Taking the line with "right front paw: (273, 446)" as the first and the line with "right front paw: (248, 341)" as the last, set down the lines below exactly, pictures excluded.

---------- DATASET CONTENT

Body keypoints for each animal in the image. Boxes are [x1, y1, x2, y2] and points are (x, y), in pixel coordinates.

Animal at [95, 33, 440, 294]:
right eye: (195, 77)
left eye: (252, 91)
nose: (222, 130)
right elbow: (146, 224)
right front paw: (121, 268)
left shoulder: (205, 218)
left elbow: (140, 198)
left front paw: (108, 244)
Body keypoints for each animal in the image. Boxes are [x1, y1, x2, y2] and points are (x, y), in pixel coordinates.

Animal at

--------------------
---------- DATASET CONTENT

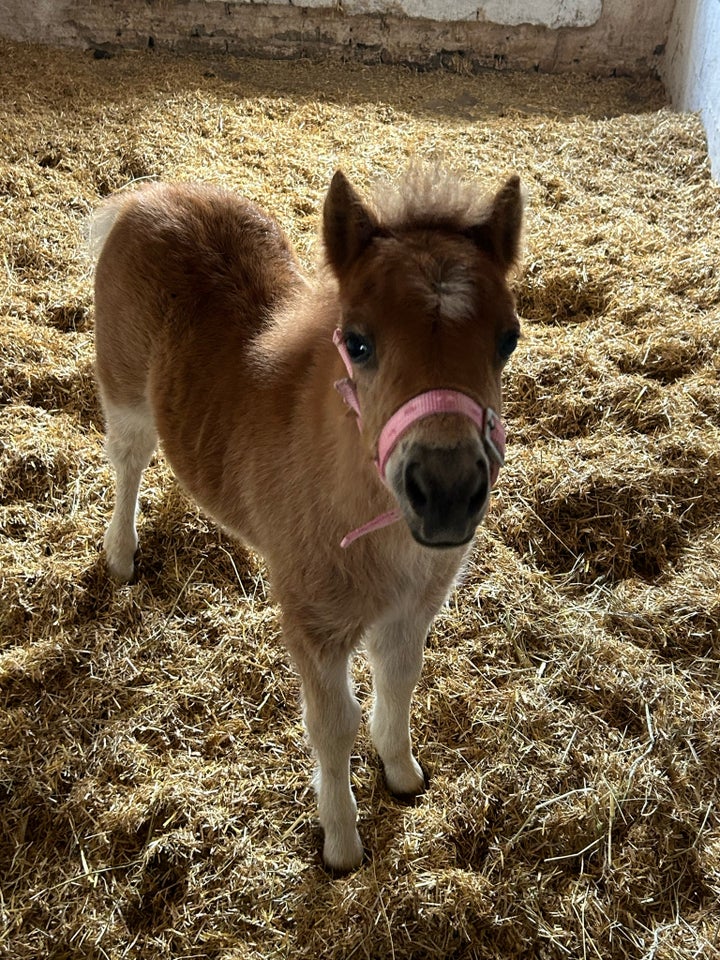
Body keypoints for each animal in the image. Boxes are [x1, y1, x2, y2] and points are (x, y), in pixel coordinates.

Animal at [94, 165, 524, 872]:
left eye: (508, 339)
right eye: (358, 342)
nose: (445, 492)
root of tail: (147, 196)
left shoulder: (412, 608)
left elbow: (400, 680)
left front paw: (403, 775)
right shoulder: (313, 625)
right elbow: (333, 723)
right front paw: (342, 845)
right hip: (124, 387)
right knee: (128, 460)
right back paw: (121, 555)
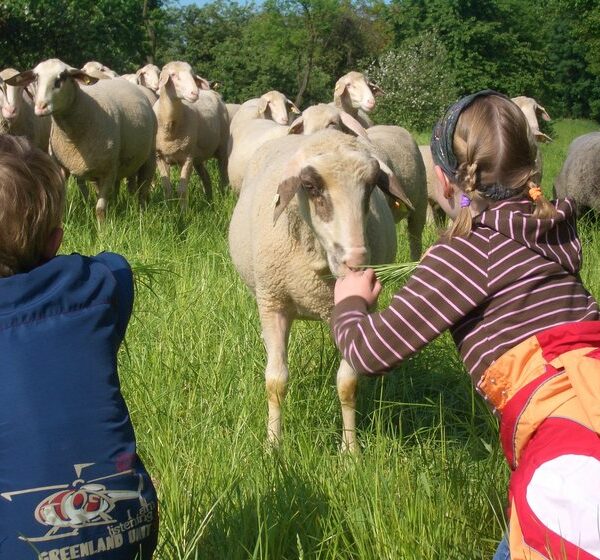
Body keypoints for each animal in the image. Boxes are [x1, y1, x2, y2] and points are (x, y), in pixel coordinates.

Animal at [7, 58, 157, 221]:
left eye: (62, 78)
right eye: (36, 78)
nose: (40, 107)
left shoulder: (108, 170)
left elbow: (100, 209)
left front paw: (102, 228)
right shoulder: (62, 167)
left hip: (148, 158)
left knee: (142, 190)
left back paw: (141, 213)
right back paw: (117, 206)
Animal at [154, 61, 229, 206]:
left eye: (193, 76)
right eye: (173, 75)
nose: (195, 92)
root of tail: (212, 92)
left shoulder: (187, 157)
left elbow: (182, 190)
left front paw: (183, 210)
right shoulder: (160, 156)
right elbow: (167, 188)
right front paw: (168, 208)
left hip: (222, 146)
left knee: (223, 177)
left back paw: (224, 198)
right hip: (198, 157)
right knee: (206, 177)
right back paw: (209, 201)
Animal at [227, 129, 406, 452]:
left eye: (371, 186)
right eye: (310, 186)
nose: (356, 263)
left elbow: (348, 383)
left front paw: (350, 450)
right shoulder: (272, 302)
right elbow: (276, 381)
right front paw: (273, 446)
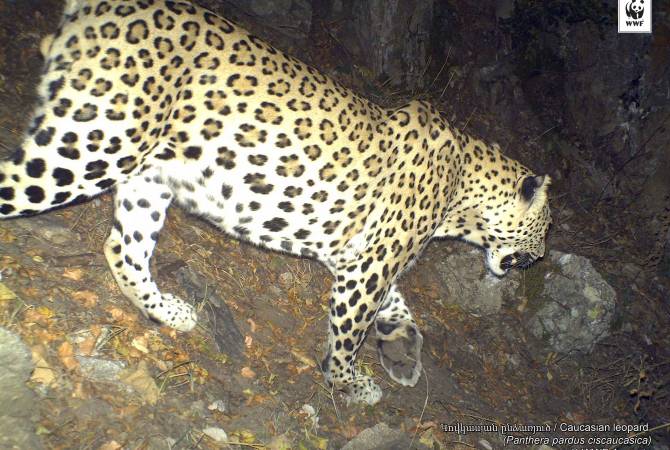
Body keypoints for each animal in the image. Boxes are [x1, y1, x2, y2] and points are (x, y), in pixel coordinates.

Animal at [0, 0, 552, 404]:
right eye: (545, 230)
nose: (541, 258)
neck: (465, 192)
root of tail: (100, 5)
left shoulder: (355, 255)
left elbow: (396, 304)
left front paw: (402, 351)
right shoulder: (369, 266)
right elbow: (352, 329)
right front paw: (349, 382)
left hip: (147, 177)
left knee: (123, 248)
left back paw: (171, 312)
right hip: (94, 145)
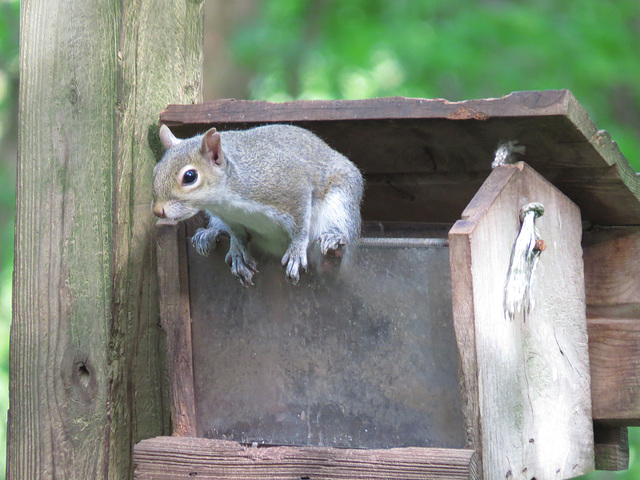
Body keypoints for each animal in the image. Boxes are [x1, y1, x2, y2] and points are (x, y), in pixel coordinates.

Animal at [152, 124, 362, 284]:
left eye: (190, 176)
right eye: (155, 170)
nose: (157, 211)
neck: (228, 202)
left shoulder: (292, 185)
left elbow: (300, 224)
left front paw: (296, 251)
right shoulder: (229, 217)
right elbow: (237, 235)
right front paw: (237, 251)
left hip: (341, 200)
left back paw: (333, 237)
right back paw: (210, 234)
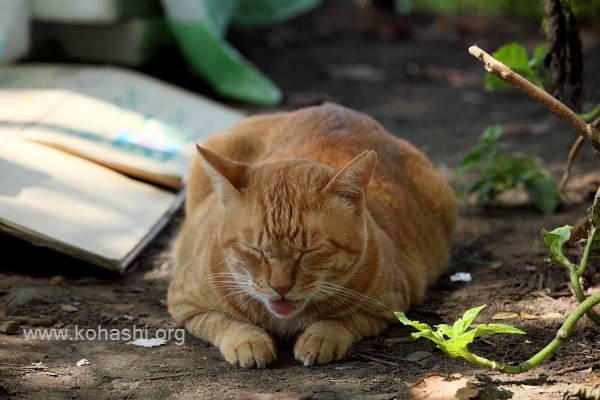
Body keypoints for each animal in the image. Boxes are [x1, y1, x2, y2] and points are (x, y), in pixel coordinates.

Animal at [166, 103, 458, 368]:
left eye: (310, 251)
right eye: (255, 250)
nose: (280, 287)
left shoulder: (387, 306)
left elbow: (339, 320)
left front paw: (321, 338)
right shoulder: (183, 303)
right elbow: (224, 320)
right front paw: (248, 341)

--------------------

(TASK OUTPUT)
right front paw: (273, 446)
Body keypoints for each animal in the image. Boxes are [x1, y1, x2, y2] and points are (x, y), in pixel coordinates.

Animal at [0, 0, 552, 404]:
right eye: (545, 230)
nose: (541, 258)
neck: (465, 192)
root of tail: (100, 5)
left shoulder: (355, 255)
left elbow: (396, 304)
left front paw: (402, 351)
right shoulder: (369, 266)
right elbow: (352, 329)
right front paw: (349, 382)
left hip: (147, 177)
left knee: (123, 248)
left back paw: (171, 312)
right hip: (94, 145)
Body keypoints for each animal in the image. Boxes are [x1, y1, x2, y2] and points are (x, y), in pixel coordinates.

Animal at [152, 124, 362, 284]:
left eye: (190, 176)
right eye: (155, 170)
nose: (157, 211)
neck: (228, 202)
left shoulder: (292, 185)
left elbow: (300, 224)
left front paw: (296, 251)
right shoulder: (229, 217)
right elbow: (237, 235)
right front paw: (237, 251)
left hip: (341, 200)
left back paw: (333, 237)
right back paw: (210, 234)
Body keypoints for each animal in the image. Boxes are [x1, y1, x2, y2] and points are (x, y), in pixel coordinates.

Animal at [166, 103, 458, 368]:
left eye: (310, 251)
right eye: (255, 250)
nose: (280, 287)
left shoulder: (387, 306)
left elbow: (339, 320)
left front paw: (321, 338)
right shoulder: (183, 303)
right elbow: (224, 320)
right front paw: (248, 341)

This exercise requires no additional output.